> EXERCISE BRIEF: In the following listing, find the lines containing "Table" and report them.

> DATA LISTING:
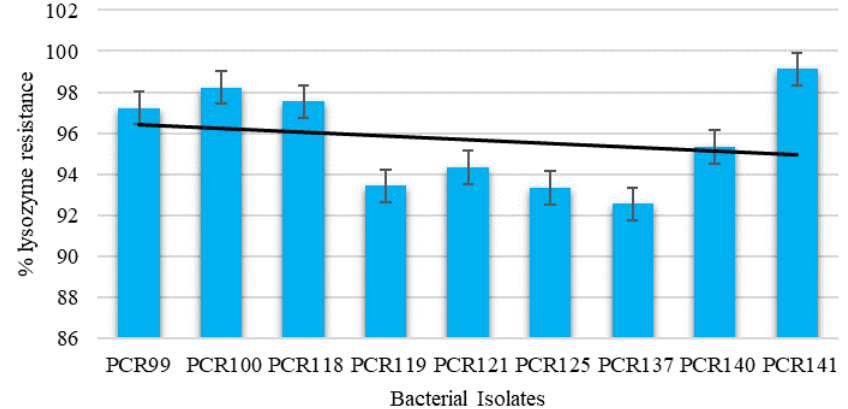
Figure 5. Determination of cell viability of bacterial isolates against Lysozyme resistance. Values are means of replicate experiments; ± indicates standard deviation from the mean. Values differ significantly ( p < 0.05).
* * *
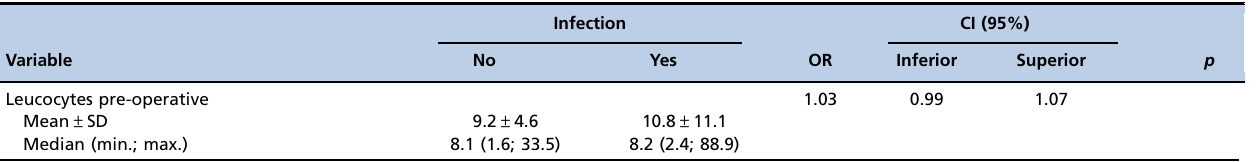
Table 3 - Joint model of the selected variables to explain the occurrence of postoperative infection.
---
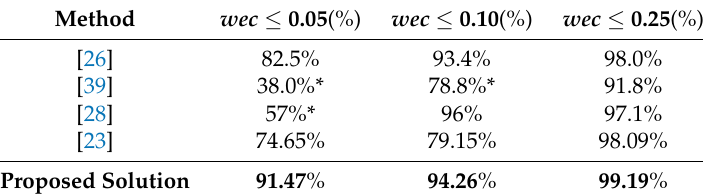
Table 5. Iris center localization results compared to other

> ANSWER SECTION:
Table 3 - Joint model of the selected variables to explain the occurrence of postoperative infection.
Table 5. Iris center localization results compared to other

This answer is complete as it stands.